I'm aware there are alternative options. The goal of this feature request is to integrate the functionality into Pihole, which is a common feature on many services, so users don't have to roll their own solution.

yubiuser · April 28, 2021, 6:38am

An intermediate solution could be the integration of gravity warnings/errors into the existing diagnosis system Pi-hole already has.

The amount of work to do this is likely very small compared to the implementation of a whole push notification system.

Of course the user still has to visit the GUI (or check the relevant database table) to see the error, but it is only one place they have to look at.

jpgpi250 · April 28, 2021, 7:40am

I really don't know when this has changed, and unfortunately, it's undocumented, but it's possible this (failed requests) could be detected, using a simple SQL query on the gravity database / adlist table. There is a field, status, that might indicate a failed download (not sure).

To test this, I've added a list (entry for a non existing file - https://ligatus.com/blocklist.txt) and ran pihole -g.
The status field value for this list is 4, the message on screen (when running pihole -g) is List download failed: no cached list available

I use several scripts and cron jobs to query the databases, running these when it suits my needs. The result, if alarming, is mailed to me, so I know it's happening, and I can take the appropriate action, if needed.

There are several events I wish to be notified about, the information is almost always available in the databases, the missing thing is a script (SQL query) to detect the event and a cron job to report the event on an appropriate time.

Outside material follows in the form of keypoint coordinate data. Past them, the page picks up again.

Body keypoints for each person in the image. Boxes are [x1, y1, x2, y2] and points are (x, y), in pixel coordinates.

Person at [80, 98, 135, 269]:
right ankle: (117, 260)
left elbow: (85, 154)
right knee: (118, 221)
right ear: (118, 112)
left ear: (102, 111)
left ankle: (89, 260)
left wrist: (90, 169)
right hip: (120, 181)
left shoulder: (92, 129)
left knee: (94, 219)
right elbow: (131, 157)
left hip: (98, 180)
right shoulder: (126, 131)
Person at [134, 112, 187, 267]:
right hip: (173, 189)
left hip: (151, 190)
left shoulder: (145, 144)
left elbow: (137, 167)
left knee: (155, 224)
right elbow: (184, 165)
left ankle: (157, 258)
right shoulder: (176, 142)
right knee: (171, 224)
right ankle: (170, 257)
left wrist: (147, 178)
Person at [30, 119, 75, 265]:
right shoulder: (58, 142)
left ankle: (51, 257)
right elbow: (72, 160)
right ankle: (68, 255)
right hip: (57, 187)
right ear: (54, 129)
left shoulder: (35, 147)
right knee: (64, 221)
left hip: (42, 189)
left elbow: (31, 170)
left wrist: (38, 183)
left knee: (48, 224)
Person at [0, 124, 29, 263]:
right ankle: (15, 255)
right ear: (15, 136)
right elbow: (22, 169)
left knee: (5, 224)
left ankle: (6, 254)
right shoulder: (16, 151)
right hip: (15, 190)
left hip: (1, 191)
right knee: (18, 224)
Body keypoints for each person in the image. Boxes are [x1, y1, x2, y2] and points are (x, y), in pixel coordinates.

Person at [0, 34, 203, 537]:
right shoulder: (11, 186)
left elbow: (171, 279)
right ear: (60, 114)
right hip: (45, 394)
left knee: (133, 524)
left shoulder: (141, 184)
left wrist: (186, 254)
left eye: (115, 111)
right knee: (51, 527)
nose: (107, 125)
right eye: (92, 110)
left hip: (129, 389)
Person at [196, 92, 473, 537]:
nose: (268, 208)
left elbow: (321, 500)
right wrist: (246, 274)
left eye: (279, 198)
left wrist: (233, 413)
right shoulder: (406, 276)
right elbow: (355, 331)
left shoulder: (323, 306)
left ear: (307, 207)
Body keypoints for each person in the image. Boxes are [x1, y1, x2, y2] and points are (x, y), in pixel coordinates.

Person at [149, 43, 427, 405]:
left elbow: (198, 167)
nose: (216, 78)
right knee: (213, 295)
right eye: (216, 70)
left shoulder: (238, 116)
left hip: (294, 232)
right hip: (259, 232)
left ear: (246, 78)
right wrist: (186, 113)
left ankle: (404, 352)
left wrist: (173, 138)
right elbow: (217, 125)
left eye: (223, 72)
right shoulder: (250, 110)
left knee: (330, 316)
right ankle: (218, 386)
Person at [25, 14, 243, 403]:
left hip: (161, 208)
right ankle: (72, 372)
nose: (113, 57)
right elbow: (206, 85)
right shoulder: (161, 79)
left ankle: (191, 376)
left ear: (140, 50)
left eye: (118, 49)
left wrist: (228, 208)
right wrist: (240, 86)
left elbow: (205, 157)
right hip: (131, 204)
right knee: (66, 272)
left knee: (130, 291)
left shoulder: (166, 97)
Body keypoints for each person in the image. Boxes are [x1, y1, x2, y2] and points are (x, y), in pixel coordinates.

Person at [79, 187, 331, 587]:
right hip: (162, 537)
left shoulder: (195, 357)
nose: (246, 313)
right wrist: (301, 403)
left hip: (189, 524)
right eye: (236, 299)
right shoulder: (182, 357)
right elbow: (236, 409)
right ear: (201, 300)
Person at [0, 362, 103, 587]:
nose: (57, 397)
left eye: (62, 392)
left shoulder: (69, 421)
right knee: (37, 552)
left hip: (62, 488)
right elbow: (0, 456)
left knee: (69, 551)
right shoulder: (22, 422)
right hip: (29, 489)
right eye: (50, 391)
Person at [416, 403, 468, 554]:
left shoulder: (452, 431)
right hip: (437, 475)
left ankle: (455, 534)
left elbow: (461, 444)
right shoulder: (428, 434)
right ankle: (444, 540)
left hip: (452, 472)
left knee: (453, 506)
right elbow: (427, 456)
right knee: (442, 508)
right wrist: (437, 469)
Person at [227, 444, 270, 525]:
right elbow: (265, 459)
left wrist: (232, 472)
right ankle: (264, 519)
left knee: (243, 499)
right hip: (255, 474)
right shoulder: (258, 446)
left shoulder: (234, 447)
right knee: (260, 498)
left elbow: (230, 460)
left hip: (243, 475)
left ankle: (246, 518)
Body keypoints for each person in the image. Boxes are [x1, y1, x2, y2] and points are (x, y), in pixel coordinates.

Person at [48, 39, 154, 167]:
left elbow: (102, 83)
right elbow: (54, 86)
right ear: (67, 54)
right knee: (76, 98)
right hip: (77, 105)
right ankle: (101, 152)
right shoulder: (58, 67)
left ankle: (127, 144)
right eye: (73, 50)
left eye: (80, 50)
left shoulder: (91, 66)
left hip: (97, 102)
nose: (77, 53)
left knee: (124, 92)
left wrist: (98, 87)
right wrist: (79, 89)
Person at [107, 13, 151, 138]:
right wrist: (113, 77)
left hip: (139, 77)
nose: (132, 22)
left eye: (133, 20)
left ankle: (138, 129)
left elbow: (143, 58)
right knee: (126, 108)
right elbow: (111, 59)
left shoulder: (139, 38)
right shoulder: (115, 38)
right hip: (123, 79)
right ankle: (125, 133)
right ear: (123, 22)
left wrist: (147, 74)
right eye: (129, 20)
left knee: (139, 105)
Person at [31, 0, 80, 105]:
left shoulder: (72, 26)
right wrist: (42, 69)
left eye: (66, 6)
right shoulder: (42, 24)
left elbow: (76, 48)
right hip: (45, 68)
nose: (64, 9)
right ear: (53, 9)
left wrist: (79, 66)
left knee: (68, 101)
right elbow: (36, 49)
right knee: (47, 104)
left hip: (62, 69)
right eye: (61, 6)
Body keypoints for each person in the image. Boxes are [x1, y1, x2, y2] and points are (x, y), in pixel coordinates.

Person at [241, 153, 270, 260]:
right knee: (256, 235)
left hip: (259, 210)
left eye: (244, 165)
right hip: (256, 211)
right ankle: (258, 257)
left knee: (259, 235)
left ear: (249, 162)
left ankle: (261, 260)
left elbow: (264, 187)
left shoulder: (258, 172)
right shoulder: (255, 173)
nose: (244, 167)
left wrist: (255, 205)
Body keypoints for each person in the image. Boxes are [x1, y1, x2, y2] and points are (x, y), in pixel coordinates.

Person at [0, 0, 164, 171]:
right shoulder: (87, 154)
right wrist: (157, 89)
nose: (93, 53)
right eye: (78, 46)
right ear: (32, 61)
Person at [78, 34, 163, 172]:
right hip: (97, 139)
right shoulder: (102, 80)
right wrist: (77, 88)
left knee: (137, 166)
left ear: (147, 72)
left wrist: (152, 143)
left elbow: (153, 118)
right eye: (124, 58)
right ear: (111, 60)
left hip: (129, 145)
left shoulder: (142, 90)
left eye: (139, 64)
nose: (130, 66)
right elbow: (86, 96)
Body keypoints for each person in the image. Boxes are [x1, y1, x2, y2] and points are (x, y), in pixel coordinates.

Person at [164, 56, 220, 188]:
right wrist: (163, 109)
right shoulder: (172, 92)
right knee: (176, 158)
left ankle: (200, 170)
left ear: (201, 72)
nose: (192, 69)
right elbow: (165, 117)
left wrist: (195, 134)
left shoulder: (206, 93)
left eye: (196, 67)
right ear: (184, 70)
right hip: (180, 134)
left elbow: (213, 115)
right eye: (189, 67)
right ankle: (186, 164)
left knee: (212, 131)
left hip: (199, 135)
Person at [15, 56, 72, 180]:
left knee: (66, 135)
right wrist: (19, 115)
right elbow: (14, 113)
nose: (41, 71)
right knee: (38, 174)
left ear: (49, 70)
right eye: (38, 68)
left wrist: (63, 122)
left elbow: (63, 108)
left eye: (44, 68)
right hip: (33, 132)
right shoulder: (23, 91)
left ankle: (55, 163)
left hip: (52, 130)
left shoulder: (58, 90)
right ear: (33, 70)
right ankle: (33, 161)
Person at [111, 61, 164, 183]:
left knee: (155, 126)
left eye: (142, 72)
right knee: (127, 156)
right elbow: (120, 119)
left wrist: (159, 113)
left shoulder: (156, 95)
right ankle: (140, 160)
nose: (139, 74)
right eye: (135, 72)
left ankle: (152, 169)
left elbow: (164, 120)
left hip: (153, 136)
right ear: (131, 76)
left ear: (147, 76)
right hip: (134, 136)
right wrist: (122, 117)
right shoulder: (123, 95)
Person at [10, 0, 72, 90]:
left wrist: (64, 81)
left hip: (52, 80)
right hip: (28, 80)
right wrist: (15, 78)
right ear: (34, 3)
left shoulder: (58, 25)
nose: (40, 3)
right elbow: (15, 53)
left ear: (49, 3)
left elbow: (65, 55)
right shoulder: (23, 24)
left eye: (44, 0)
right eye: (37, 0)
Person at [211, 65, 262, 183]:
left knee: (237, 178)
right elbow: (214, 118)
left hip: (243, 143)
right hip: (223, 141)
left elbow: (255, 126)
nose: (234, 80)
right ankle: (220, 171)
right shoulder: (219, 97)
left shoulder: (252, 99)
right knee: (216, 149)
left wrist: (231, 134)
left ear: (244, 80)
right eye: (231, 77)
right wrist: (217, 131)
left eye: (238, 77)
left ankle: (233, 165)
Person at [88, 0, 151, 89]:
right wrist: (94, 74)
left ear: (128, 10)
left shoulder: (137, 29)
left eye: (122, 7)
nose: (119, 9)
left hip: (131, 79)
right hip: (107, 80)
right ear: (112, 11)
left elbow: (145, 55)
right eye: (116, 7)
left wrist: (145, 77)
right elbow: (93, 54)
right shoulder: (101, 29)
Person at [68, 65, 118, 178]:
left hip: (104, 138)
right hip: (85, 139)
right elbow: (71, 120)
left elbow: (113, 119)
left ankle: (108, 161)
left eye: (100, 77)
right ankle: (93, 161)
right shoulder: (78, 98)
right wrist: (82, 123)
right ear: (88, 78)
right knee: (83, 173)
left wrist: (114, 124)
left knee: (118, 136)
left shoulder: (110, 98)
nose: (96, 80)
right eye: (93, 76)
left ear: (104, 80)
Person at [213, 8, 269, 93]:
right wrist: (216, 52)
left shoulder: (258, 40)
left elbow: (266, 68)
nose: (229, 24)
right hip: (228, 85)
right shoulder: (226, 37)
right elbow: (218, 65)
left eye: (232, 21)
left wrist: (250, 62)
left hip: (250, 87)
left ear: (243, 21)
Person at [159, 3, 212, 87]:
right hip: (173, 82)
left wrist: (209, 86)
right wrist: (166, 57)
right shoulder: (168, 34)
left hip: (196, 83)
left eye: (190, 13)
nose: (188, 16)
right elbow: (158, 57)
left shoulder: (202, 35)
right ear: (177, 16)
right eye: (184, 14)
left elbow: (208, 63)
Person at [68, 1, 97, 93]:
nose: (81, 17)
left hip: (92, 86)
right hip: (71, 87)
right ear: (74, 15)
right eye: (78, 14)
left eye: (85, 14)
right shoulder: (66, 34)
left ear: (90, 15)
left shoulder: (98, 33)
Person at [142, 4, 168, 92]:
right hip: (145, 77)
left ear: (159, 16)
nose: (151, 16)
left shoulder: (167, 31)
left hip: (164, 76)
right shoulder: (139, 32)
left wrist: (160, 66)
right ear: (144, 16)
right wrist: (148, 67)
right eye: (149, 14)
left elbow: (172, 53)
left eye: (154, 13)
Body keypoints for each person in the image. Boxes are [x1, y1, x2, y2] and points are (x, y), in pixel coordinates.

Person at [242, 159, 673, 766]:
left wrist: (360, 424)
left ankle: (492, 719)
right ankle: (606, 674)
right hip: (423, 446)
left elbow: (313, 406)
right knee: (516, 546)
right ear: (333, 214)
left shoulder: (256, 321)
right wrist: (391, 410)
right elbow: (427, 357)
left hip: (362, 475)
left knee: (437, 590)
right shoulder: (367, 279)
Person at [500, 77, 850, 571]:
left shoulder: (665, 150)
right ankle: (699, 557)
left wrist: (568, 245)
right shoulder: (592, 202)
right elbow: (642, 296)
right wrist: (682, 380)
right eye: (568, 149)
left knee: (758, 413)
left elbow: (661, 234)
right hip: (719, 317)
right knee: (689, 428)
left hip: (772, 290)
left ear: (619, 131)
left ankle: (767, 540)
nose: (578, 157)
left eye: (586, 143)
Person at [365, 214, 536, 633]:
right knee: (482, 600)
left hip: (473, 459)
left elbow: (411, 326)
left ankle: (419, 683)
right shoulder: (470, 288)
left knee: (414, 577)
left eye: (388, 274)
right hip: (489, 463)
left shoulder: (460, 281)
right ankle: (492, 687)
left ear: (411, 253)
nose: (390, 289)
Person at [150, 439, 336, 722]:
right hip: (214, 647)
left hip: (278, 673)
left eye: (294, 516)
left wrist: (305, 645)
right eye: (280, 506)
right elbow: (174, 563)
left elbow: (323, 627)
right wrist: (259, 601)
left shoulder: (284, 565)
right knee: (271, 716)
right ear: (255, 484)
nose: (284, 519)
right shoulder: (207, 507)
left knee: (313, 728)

In order to increase the detectable events, I recently submitted a feature request to keep the old database available, I've already wrote the code and submitted it for review to DL6ER
I'm currently running this modified gravity.sh and query.sh, it allows me, among other things, to get a list of domains that have been blocked for the first time, since the latest gravity run, which makes troubleshooting unexpected blocks a lot easier.

I admit this is a workaround, you need to write the scripts, schedule the cron jobs (OR execute the scripts for an immediate eval), but it is an improvement over not knowing things are going wrong, like you indicated.

edit
looking at the code in gravity.sh, there are 5 status codes
0: list has been added, gravity hasn't run yet, thus no status
1: No checksum available, create one for comparing on the next run
2: The list changed upstream, we need to update the checksum
3: List download failed: using previously cached list
4: List download failed: no cached list available
/edit

edit2
looks like there is a little bug? / problem? in gravity:
created two, non existing list entries (htttps://ligatus.com/test.txt and http://localhost/test.txt)
The first status (htttps://ligatus.com/test.txt) is correct (4),
however,
http://localhost/test.txt reports status 1, even though the file does not exist (the default webserver page (Did you mean to go to the admin panel?) is downloaded and evaluated instead).

This implies failures for files, served from the local machine, using url cannot be detected. Workaround is to use the syntax file:///var/www/html/test.txt.

/edit2

Bucking_Horn · May 4, 2021, 6:30am

4 posts were split to a new topic: Include severity in certain logs

system · October 31, 2021, 6:31am

This topic was automatically closed 180 days after the last reply. New replies are no longer allowed.